Pernyataan itu disampaikan Suhandri sehubungan diterimanya surat tembusan dari Dirjen Pertanian soal daya saing kelapa sawit Indonesia mendapat tekanan di pasaran internasional dari dampak habitat gajah dikonversi untuk perkebunan sawit.
Menurut Suhandri, pihaknya dalam memberikan keterangan kepada wartawan soal konflik gajah dengan manusia di Riau, sama sekali tidak bermaksud untuk mempengaruhi harga pasaran kelapa sawit tersebut.

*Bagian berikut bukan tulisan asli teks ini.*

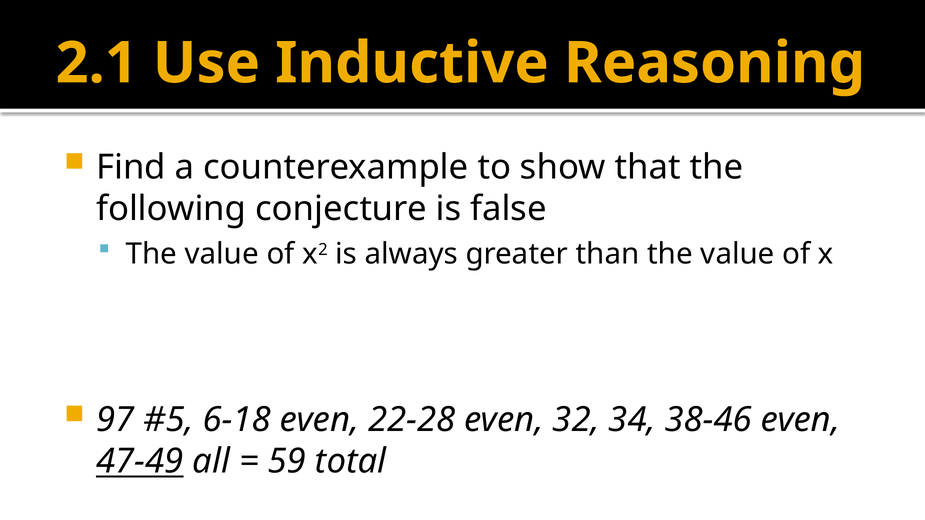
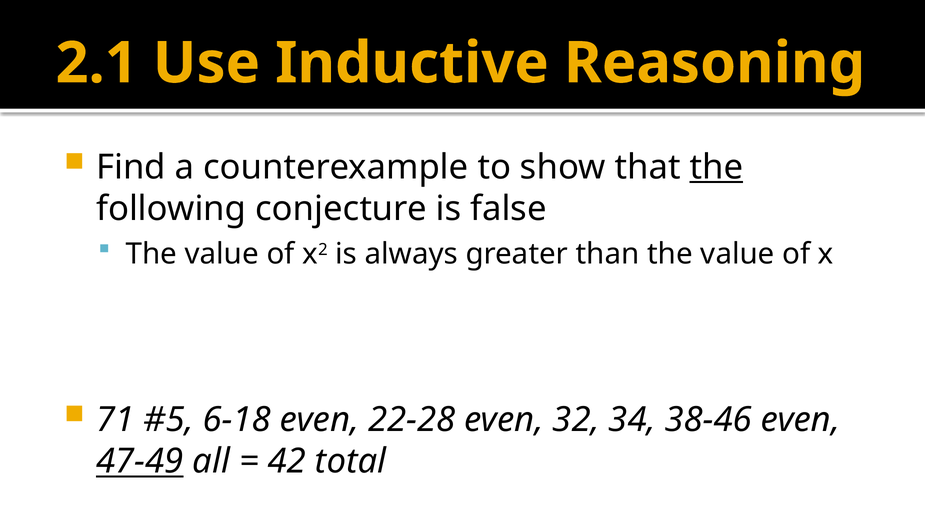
the at (716, 167) underline: none -> present
97: 97 -> 71
59: 59 -> 42
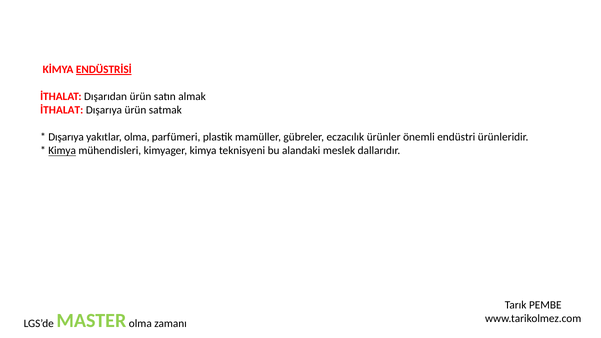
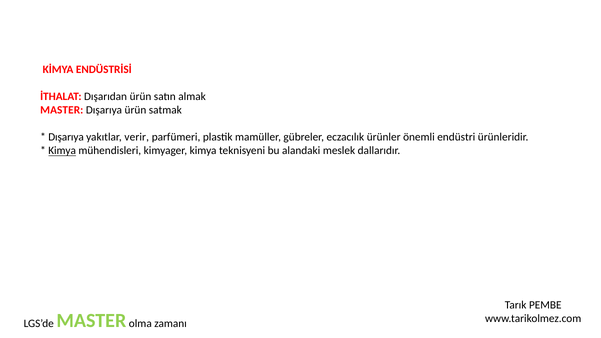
ENDÜSTRİSİ underline: present -> none
İTHALAT at (62, 110): İTHALAT -> MASTER
yakıtlar olma: olma -> verir
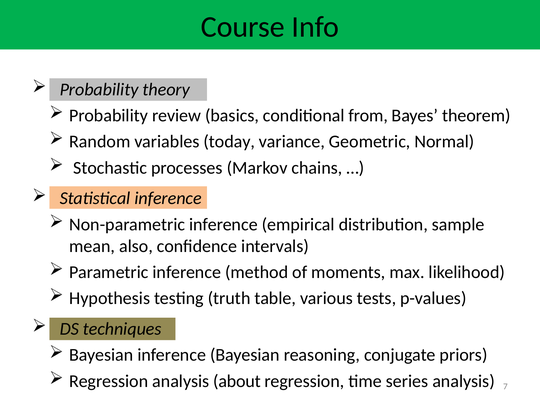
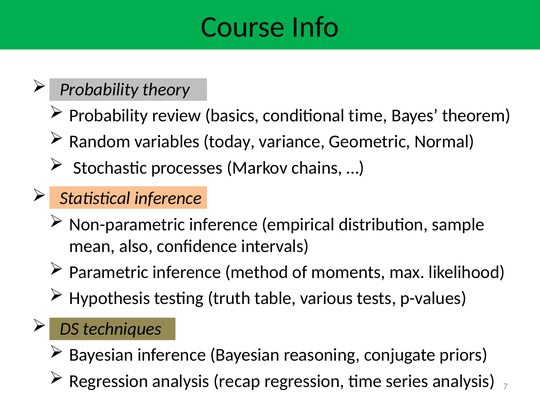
conditional from: from -> time
about: about -> recap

Pihaknya hanya memberikan data tentang konflik yang tak kunjung teratasi di Riau karena habitat gajah yang terusik.
"WWF tidak pernah menghalangi rencana pemerintah daerah akan perluasan perkebunan sawit untuk menunjang perekonomian secara luas. Hanya saja kita mengharapkan perluasan tersebut tidak mengorbankan kawasan hutan alam," kata Suhandri.
Dia menyarankan, perluasan perkebunan sawit hendaknya benar-benar melihat secara jeli soal fungsi hutan. Selama ini pemerintah Riau mengaku adanya lahan kritis yang mencapai ratusan ribu hektar. Tapi anehnya, ketika lahan kritis ini benar-benar dicari, pemerintah daerah mengaku tidak menemukan hal itu.
"Mestinya, lahan kritis ini bisa dijadikan perluasan perkebunan sawit. Dengan demikian tidak mengganggu habitat gajah. Tapi nyatakan, masih banyak perluasan sawit di Riau justru mengorbankan kawasan hutan alam. Ini jelas mengganggu habitat gajah," katanya.
Sedangkan aktivis WWF lainnya, Nurchalis Fadli mengatakan, isu soal kematian gajah di Riau tidak perlu ditutupi-tutupi. Walau dampak negatif atas pemberitaan itu, justru mempengaruhi harga jual CPO Indonesia dimata internasional sesuai dengan pengakuan Dirjen Pertanian RI.
"Kita tidak bertujuan membuat terpuruk harga minyak sawit di mata internasional. Kita hanya berharap pemerintah bisa benar-benar menegakan hukum yang telah mereka buat sendiri," kata Fadli.
Fadli menilai, selama ini pemerintah pusat dan daerah tidak pernah menegakkan hukum dari status hukum hutan yang telah ditetapkan. Dia mencontohkan, pemerintah telah menetapkan kawasan Hutan Marga Satwa (HMS) Balai Raja di Kabupaten Bengkalis, Riau.
Tapi anehnya, HMS yang memiliki kekuatan hukum sebagai kawasan habitat satwa langka, malah beralihfungsi menjadi perkampungan dan perkebunan sawit.
"Ini menunjukan pemerintah kita sendiri yang tidak konsekuen dalam menjalan status hukum hutan tersebut. Akibatnya, terjadi konflik gajah dengan mansia di sana. Dan kalau terjadi konflik, gajah yang selalu dipersalahkan dan direlokasi dari habitatnya sendiri," kata Fadli.